PAGE EXCERPT
□ □ □ □

Only in recent years, have college athletes really started to realize the power they wield. They could stop the bullshit (socialist/communist) system the NCAA runs, tomorrow. But now, the COVID whisperers are seizing on an opportunity.
College football fans talking to these college athletes like: pic.twitter.com/U0idT1GV0M— Blake DuDonis (@BlakeDuDonis) August 8, 2020
Pro athletes are paid well to risk their lives in the middle of a pandemic that has killed 150,000.— Chris Murphy (@ChrisMurphyCT) August 2, 2020
But 19 yr old college kids GET NOTHING, but are playing football primarily so that adults (coaches, ADs, sports industry execs) can make their millions.https://t.co/vTGdRshgN6
A Look at the Facts
I need a little help figuring out what everyone is actually worried about. The COVID fear pushers should get together and devise a plan… Are we standing up for these college athletes because we are worried about them OR are we standing up for them because we are worried about their older loved ones?
Studies have been done showing the flu as a much greater danger to anyone under the age of 50 years old. I know I know… “we don’t know the long-term effects”.

□ □ □ □

EXCERPTED RECORDS
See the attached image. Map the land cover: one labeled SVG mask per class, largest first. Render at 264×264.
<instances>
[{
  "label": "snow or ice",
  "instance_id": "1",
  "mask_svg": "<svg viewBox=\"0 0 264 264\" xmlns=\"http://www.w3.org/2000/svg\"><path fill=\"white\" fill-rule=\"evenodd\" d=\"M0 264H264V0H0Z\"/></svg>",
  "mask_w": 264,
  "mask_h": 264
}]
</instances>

□ □ □ □

EXERCISE REQUIREMENTS
(a) Answer these from the page excerpt on college athletes and COVID:
(i) In the tweet dated August 2, 2020, who is said to be paid well to risk their lives?
(ii) How many deaths does that same tweet give for the pandemic?
(iii) Under what age do the studies cited show the flu to be a much greater danger?
(b) Output the part of the page excerpt on college athletes and COVID that begins at the words "Only in recent" and stops after "on an opportunity.".
(c) Translate this sentence from the page excerpt on college athletes and COVID into Spanish: "Studies have been done showing the flu as a much greater danger to anyone under the age of 50 years old."
The records play no part in this work.

ANSWERS IN ORDER
(a)
(i) Pro athletes
(ii) 150,000
(iii) 50 years old

(b)
Only in recent years, have college athletes really started to realize the power they wield. They could stop the bullshit (socialist/communist) system the NCAA runs, tomorrow. But now, the COVID whisperers are seizing on an opportunity.

(c) Se han hecho estudios que muestran que la gripe es un peligro mucho mayor para cualquier persona menor de 50 años.